# Round Two: Wild Bird Babies



## ElenaK (Nov 30, 2014)

Our Birdhouse on the porch is having a particularly busy year. Right now, it has its second nest this year in it! When both parents were out I snapped two quick pictures. I think there are at least four noisy babies in there and the parents are in and out all day. I can actually hear the babies chirping from inside the house and unfortunately, so can my budgies but that's a different issue.


----------



## Vargur (May 4, 2013)

Lucky you! What kind? Look like baby thrushes. ( maybe remembering the name wrong..)


----------



## ElenaK (Nov 30, 2014)

I think they are a kind of sparrow but the parents have been coming and going so much with all those mouths to feed that none of us have been able to get a clear look or picture.


----------



## Jonah (Feb 3, 2013)

Very cool that you get to enjoy this wild show...thank you for sharing...


----------



## Brienne (Apr 29, 2015)

That's Delightful...I love your bird house...thank you for sharing


----------



## aluz (Jul 24, 2011)

That's wonderful, it's great to see the busy parents going about their lives and raising their young.

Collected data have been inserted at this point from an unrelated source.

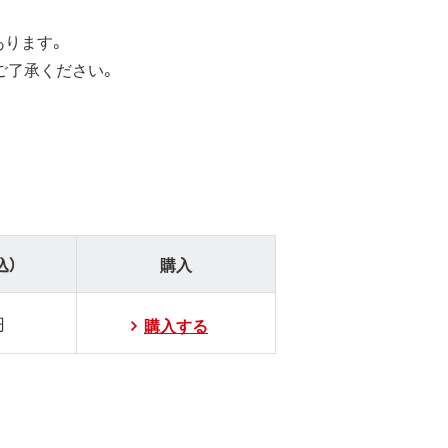
あります。
ご了承ください。
込）
購入
円
購入する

Thanks for sharing the pics!


----------



## Niamhf (Dec 17, 2013)

Aww they are soooooooo CUTE! 

I'm really jealous right now and the birdhouse is gorgeous


----------



## ElenaK (Nov 30, 2014)

Vargur said:


> Lucky you! What kind? Look like baby thrushes. ( maybe remembering the name wrong..)


I managed to get a better look at one and I think it may be a house wren. The beak and tail position are similar. They say that they have two broods a season and sometimes even 3! That sounds like a lot of work for those poor parents. Those babies are demanding. I can't believe how many bugs they are finding .


----------



## StarlingWings (Mar 15, 2013)

Bird parents are definitely very, very hardworking!  I don't think I could do it, haha. 
They are so cute! Love that you can enjoy them by your house, that's very cool. 
Thanks for sharing!


----------



## ElenaK (Nov 30, 2014)

Brienne said:


> That's Delightful...I love your bird house...thank you for sharing





Niamhf said:


> Aww they are soooooooo CUTE!
> 
> I'm really jealous right now and the birdhouse is gorgeous


Thanks! My sister actually painted that years ago. The sequins were not initially intended to be part of the project


----------



## ElenaK (Nov 30, 2014)

StarlingWings said:


> Bird parents are definitely very, very hardworking!  I don't think I could do it, haha.
> They are so cute! Love that you can enjoy them by your house, that's very cool.
> Thanks for sharing!


Haha, I would not last long as a bird parent. I don't have the coordination to those moving beak target :laughing:. I'm not sure if it's sight but I got them a bit excited when I took the picture because of the shadow I assume as I repeated making a shadow over it two more times and they got excited each time and they do not sit still when asking for food.


----------